The Chicago Yacht Club’s 113th Race to Mackinac adherence to and leadership on safety protocols and preparation was a major asset to the crews out on the water, who saw enough typhoon-like conditions in one night to last a lifetime.
“I have not seen a crazier show, more lightning than I have ever seen,” exclaimed Jack Howard on the J/120 Jahazi. “It was really relentless, and it was something we haven’t seen in a while,”
Shortly before nightfall, as the boats made their way northward, the first set of squalls hit the fleet with winds seemingly materializing from nowhere, ramping up to hurricane force, with little or no place for boats to hide.
This video was shot by Jeremy Appel of Lafayette, CA, who was sailing aboard Hiwassee, a Farr 395. ©Race to Mackinac Presented by Wintrust
The Chicago to Mackinac Race started in 1898 with a mere five boats. The Mac has evolved into a world-class sporting event. At 289.4 miles, the Race to Mackinac is the oldest annual freshwater distance race in the world. The Mac starts at the Chicago Lighthouse, just off Navy Pier, and continues to Mackinac Island, Michigan.
Mackinac, sometimes called the Monte Carlo of the Midwest, with its horses, fudge and cool breezes, thrives. It lives and breathes for this, and the island’s residents and visitors (fudgies) wouldn’t have it any other way.

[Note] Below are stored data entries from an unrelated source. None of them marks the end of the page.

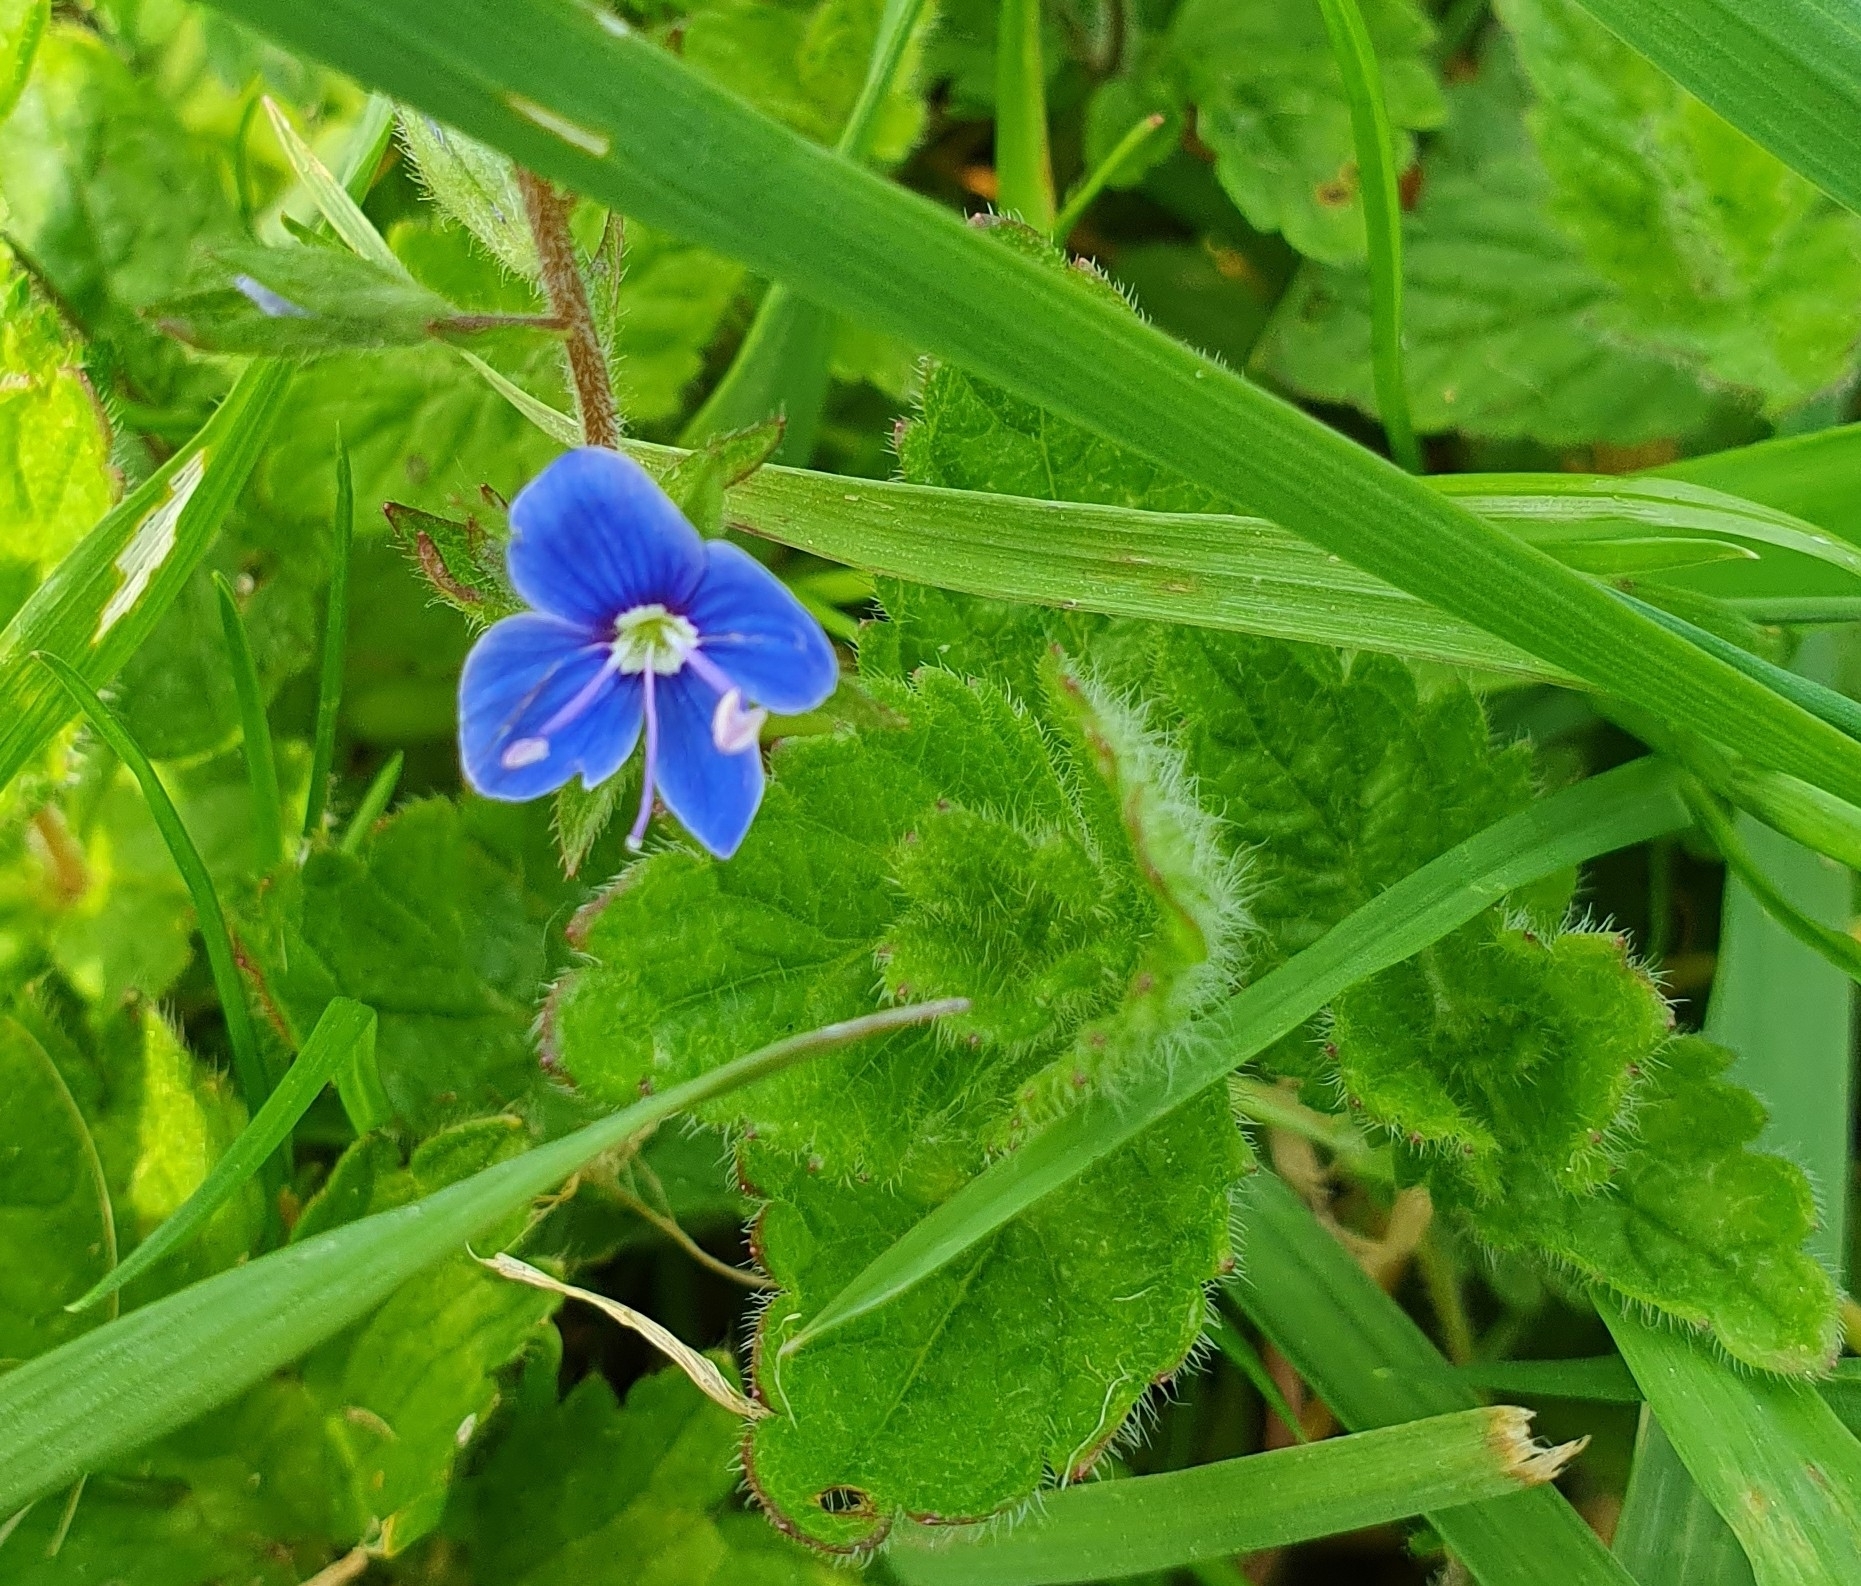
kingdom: Plantae
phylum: Tracheophyta
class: Magnoliopsida
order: Lamiales
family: Plantaginaceae
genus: Veronica
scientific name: Veronica chamaedrys
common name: Germander speedwell
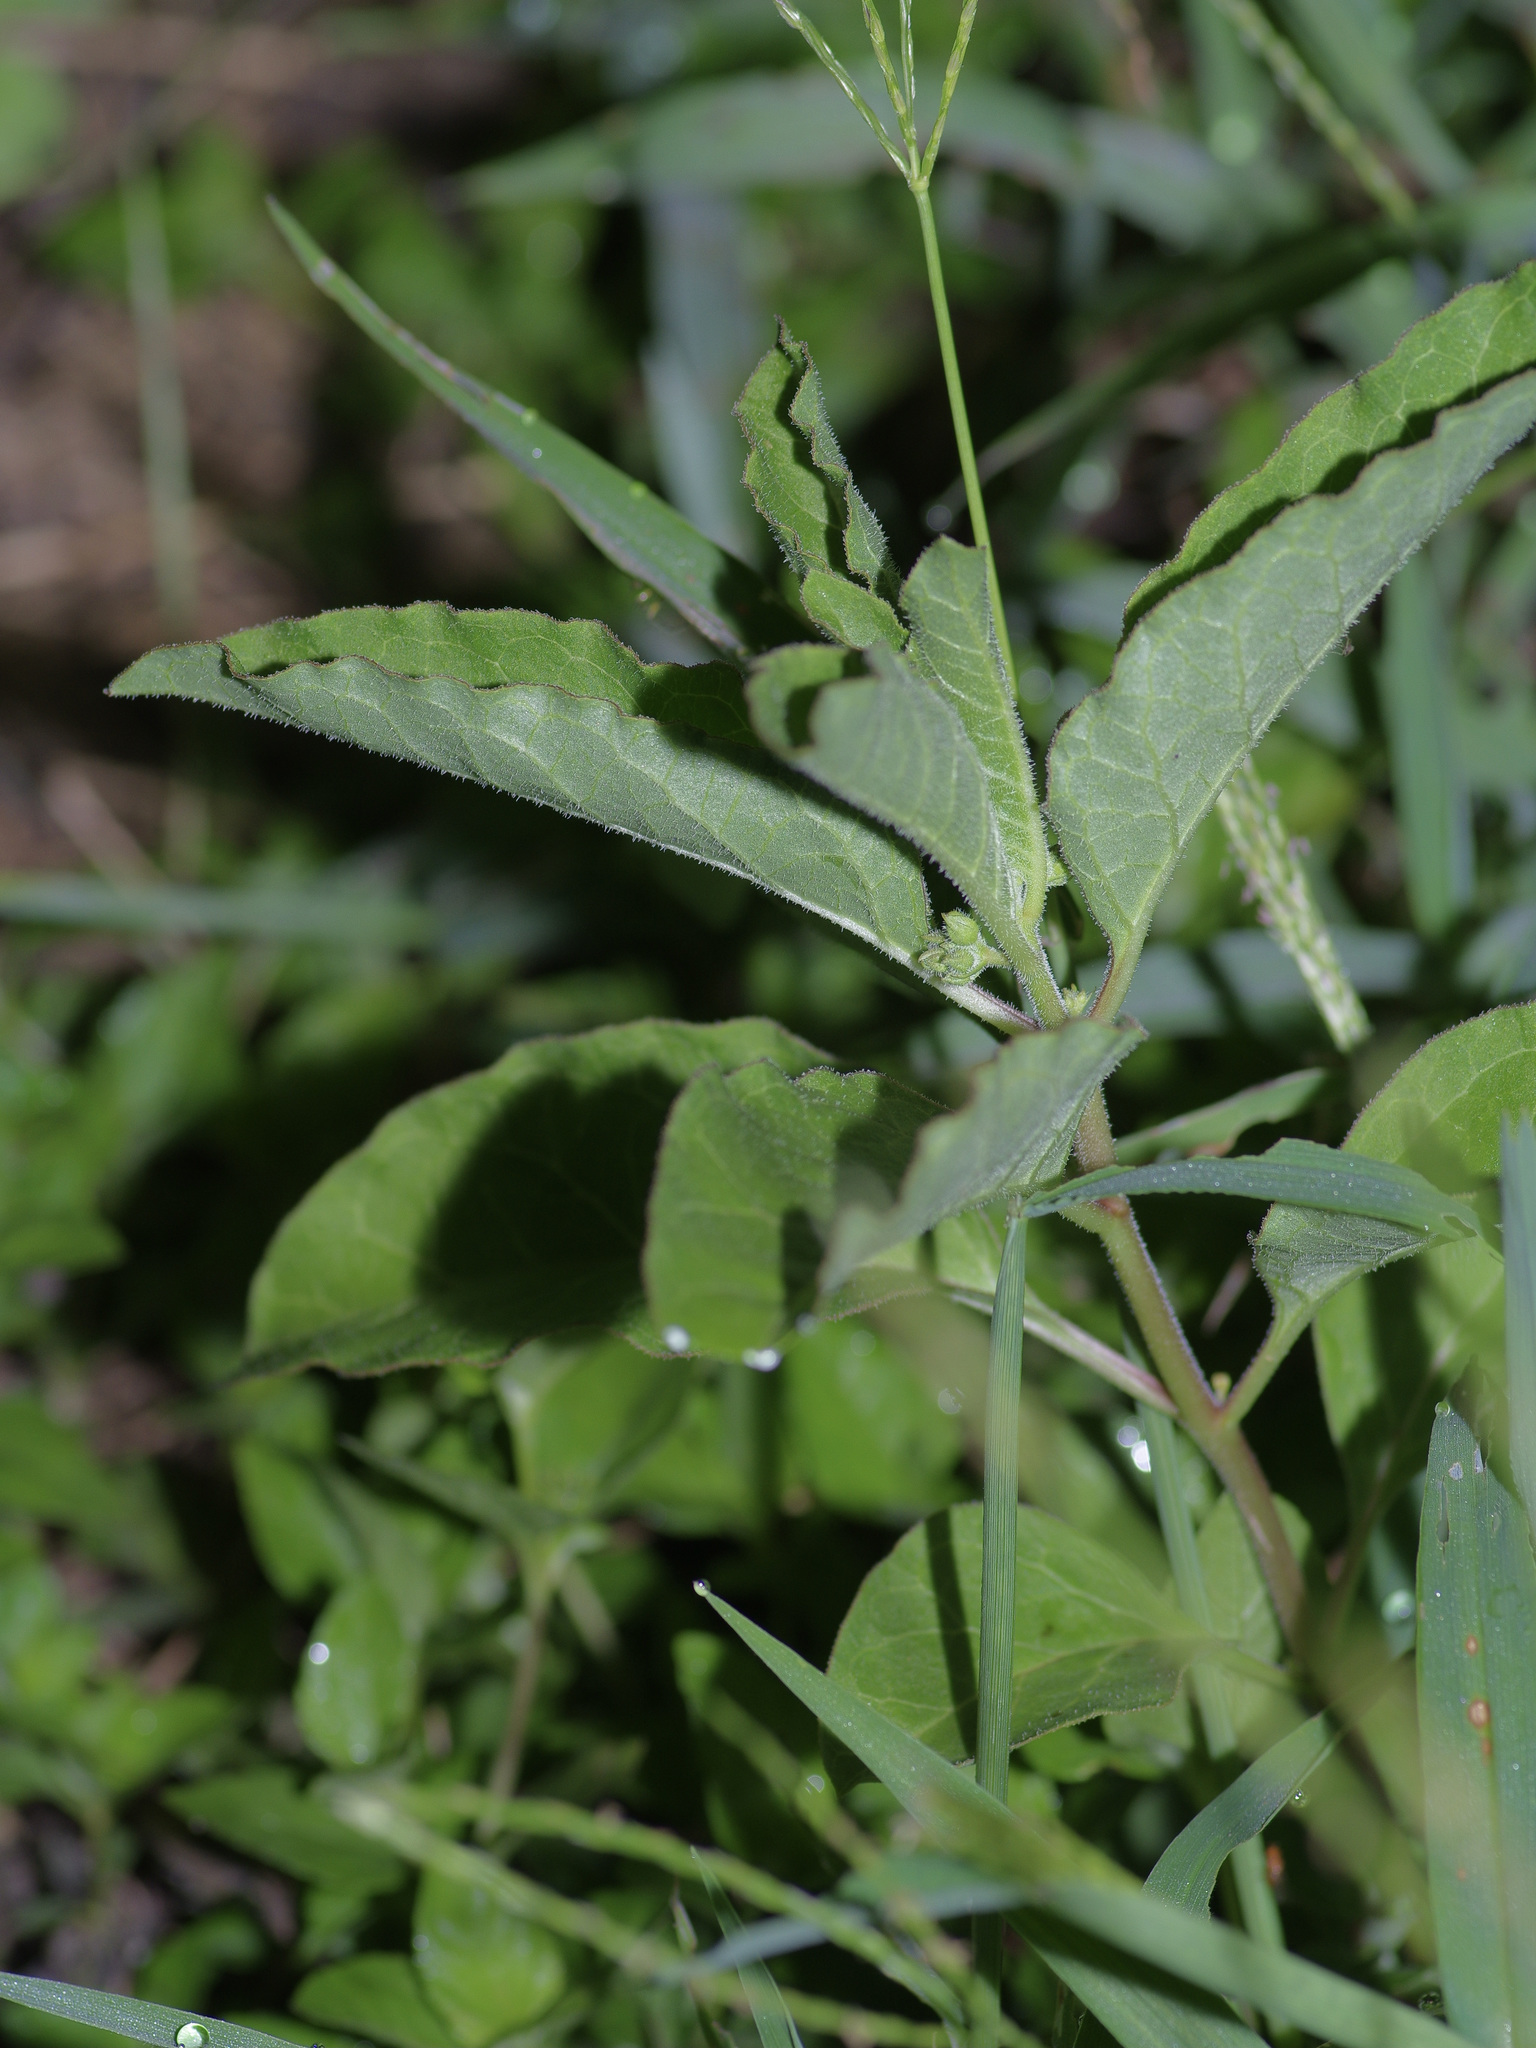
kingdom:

Marin County Team in Chi-Mac
Presenting partner Wintrust Bank not only provides a solid sponsorship off the water, but was represented on it when vice chairman and chief lending officer Richard Murphy sailed with the company’s first sponsored boat. Murphy, Nick Gibbens (from San Rafael) and David Normandin chartered Mojo, a Beneteau 40.7, and brought in a seasoned crew partly from Northern California. They won their division after surviving a collision at the start.
Gibbens was born and raised in Bay Area. He grew up in Berkeley and has been sailing on San Francisco Bay all his life. In this, his first Mackinac Race, his trusted longtime sailing companions included Dave Gruver and John Collins, both of Mill Valley, and Doug Johnstone from Marina del Rey. “He is a surveyor by trade and he was our navigator, weather strategist and all-over strategic guru,” said Gibbens of Johnstone.
The crew and boat had only been together for a few days before the race and earned a section win in the Beneteau 40.7 class.
Two Races to Mackinac, Two Daughters
The story last week during the Port Huron to Mackinac Race of Merritt and Scott Sellers, father and daughter, is inspiring and heart-lifting.
They sailed their J/111 nosurprise on the Shore Course, winning the doublehanded class and eventually finishing third overall. They’re from Larkspur and keep a summer home in Harbor Springs, Michigan.
Scott’s daughter Hannah had done the last two Bayviews aboard their J/111, and Merritt did Chicago last year. “I’m going to swap out and have a different daughter and a different experience,” said Scott.
The Sellers’ team finished first in the J/111 Division and 26th overall on arrival to Mackinac in 1 day, 12 hours, 38 minutes. This was Hannah’s first Chicago race. She primarily trims sails on board.
“It was pretty gnarly,” said Hannah Sellers. “It was one of the most intense storms I’ve ever seen, but it felt really exciting to race through that. It was pretty chilly on the boat!”
The first night’s storms wrecked sailors’ nerves, but the fleet’s consensus was that all the safety preparation, practice and pre-set plans came into effect. Natalie J’s owner Philip O’Neil III said, “We expect storms in the summer here in the Midwest.” O’Neil’s TP52 was the first race boat to finish Sunday at 6:17:53 EDT.
“We took our main down when it hit 40 knots. We saw 69 knots at one point. The team had already talked through the scenarios, so when it happened everyone knew what their job was. It was a big deal, but it wasn’t a big deal; everyone jumped in and did what they planned on doing. When it was over, we got back to racing,” said O’Neil.
While this year’s race didn’t break any official records other than the number of Lake Michigan lightning strikes during Saturday night’s storms, it was one of the overall fastest races in recent years.